◆ **Work to be completed**: Please copy each of the following lines word for word, keeping every value and line break unchanged.

::::::::

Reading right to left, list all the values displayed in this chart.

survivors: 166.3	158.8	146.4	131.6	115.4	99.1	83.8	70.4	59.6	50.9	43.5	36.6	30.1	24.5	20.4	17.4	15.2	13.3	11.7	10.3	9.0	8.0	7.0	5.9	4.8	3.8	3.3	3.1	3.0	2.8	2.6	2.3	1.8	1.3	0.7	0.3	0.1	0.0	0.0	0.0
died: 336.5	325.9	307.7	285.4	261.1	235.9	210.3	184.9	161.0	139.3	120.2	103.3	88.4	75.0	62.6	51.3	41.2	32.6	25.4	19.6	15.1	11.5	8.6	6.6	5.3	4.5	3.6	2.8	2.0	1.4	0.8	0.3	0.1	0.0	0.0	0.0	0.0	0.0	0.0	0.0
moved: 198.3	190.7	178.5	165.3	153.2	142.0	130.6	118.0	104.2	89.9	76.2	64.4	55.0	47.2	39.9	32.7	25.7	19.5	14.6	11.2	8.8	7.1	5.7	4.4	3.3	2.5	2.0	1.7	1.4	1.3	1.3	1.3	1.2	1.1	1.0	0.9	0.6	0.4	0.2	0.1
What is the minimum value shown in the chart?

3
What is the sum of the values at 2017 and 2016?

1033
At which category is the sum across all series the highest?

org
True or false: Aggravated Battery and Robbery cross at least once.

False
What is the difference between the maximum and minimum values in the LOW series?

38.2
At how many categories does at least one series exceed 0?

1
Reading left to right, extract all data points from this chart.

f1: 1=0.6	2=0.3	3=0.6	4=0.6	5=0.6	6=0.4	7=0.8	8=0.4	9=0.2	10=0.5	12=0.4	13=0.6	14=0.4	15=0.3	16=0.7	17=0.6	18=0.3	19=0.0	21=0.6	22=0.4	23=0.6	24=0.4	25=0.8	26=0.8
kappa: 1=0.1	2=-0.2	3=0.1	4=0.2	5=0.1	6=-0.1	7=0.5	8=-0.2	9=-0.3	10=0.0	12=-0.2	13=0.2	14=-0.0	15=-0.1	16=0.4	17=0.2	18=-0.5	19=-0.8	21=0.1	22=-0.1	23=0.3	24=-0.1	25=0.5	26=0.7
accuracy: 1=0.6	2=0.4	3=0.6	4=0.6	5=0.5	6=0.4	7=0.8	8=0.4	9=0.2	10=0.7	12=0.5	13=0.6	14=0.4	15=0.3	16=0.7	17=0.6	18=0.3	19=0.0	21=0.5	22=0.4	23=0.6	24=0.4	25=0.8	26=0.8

::::::::

◆ **Written response**:
Reading right to left, list all the values displayed in this chart.

survivors: 166.3	158.8	146.4	131.6	115.4	99.1	83.8	70.4	59.6	50.9	43.5	36.6	30.1	24.5	20.4	17.4	15.2	13.3	11.7	10.3	9.0	8.0	7.0	5.9	4.8	3.8	3.3	3.1	3.0	2.8	2.6	2.3	1.8	1.3	0.7	0.3	0.1	0.0	0.0	0.0
died: 336.5	325.9	307.7	285.4	261.1	235.9	210.3	184.9	161.0	139.3	120.2	103.3	88.4	75.0	62.6	51.3	41.2	32.6	25.4	19.6	15.1	11.5	8.6	6.6	5.3	4.5	3.6	2.8	2.0	1.4	0.8	0.3	0.1	0.0	0.0	0.0	0.0	0.0	0.0	0.0
moved: 198.3	190.7	178.5	165.3	153.2	142.0	130.6	118.0	104.2	89.9	76.2	64.4	55.0	47.2	39.9	32.7	25.7	19.5	14.6	11.2	8.8	7.1	5.7	4.4	3.3	2.5	2.0	1.7	1.4	1.3	1.3	1.3	1.2	1.1	1.0	0.9	0.6	0.4	0.2	0.1
What is the minimum value shown in the chart?

3
What is the sum of the values at 2017 and 2016?

1033
At which category is the sum across all series the highest?

org
True or false: Aggravated Battery and Robbery cross at least once.

False
What is the difference between the maximum and minimum values in the LOW series?

38.2
At how many categories does at least one series exceed 0?

1
Reading left to right, extract all data points from this chart.

f1: 1=0.6	2=0.3	3=0.6	4=0.6	5=0.6	6=0.4	7=0.8	8=0.4	9=0.2	10=0.5	12=0.4	13=0.6	14=0.4	15=0.3	16=0.7	17=0.6	18=0.3	19=0.0	21=0.6	22=0.4	23=0.6	24=0.4	25=0.8	26=0.8
kappa: 1=0.1	2=-0.2	3=0.1	4=0.2	5=0.1	6=-0.1	7=0.5	8=-0.2	9=-0.3	10=0.0	12=-0.2	13=0.2	14=-0.0	15=-0.1	16=0.4	17=0.2	18=-0.5	19=-0.8	21=0.1	22=-0.1	23=0.3	24=-0.1	25=0.5	26=0.7
accuracy: 1=0.6	2=0.4	3=0.6	4=0.6	5=0.5	6=0.4	7=0.8	8=0.4	9=0.2	10=0.7	12=0.5	13=0.6	14=0.4	15=0.3	16=0.7	17=0.6	18=0.3	19=0.0	21=0.5	22=0.4	23=0.6	24=0.4	25=0.8	26=0.8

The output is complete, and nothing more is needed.